# Playing around with Blockchain Graphs
We want to explore blockchain data in a more intuitive way using graphs.  We use the "ShroomDK" API from flipside crypto to make queries, and then use some graph network libraries to play with the results. To gain access to ShroomDK, visit [https://sdk.flipsidecrypto.xyz/shroomdk](https://sdk.flipsidecrypto.xyz/shroomdk) and mint your API key, use this as the "my_key" variable below.

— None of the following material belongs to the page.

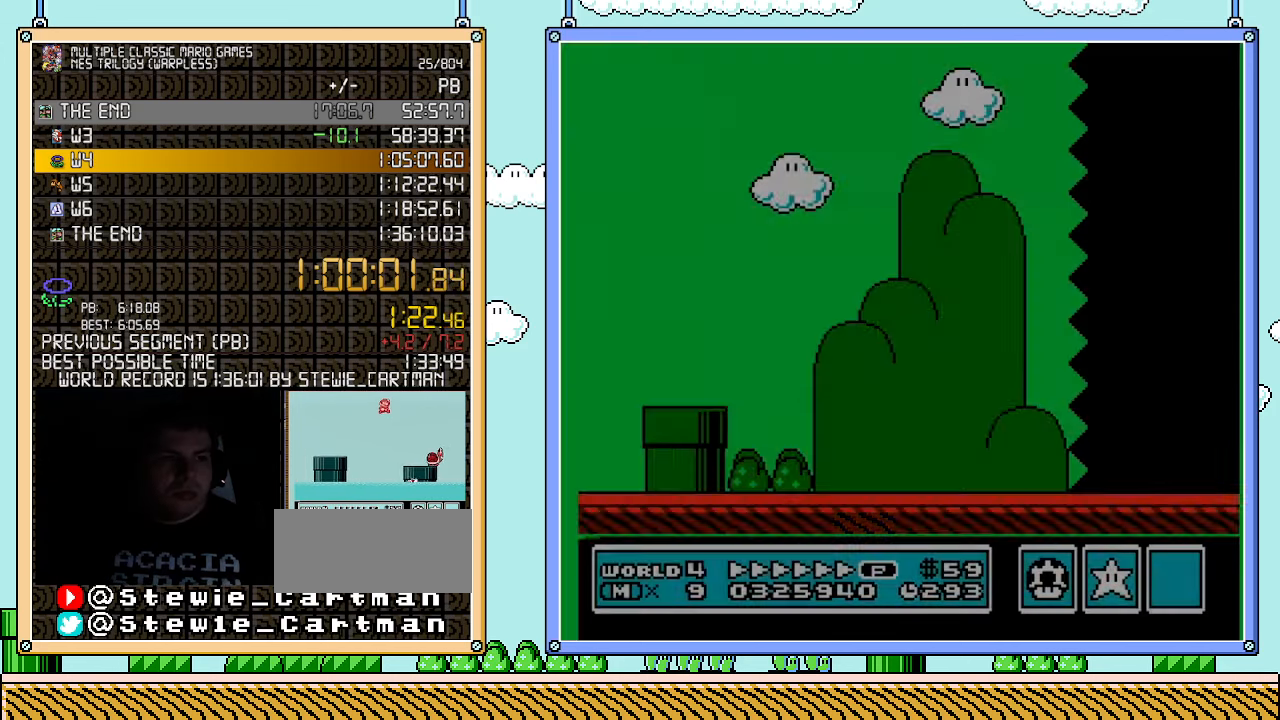
{"buttons": ["B", "DPAD_RIGHT"], "events": []}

The way this is structured is that we are interested in following connections between wallets as far as it takes until we hit a labelled wallet. This way, we have information about known entities, and bunch of un-labelled addresses that might be of interest.

## General flow
- Input a list of seed addresses from which we will grow a graph of transactions and associated wallets
- Run SQL queries with ShroomDK to find all transactions involving those seed addresses, as well as looking for any address labels, and also check if any addresses are contracts or not.
- We Then use NetworkX to produce a graph from these transactions. This creates node and edge objects from a dataframe of transactions
- Using the address labels, we simplify the graph, e.g. if there are 10 different addresses associated with "Binance",  we represent them as a single node.
- We can then enrich the graph with data about the nodes and edges (e.g total transaction volume between nodes, and net volume/direction)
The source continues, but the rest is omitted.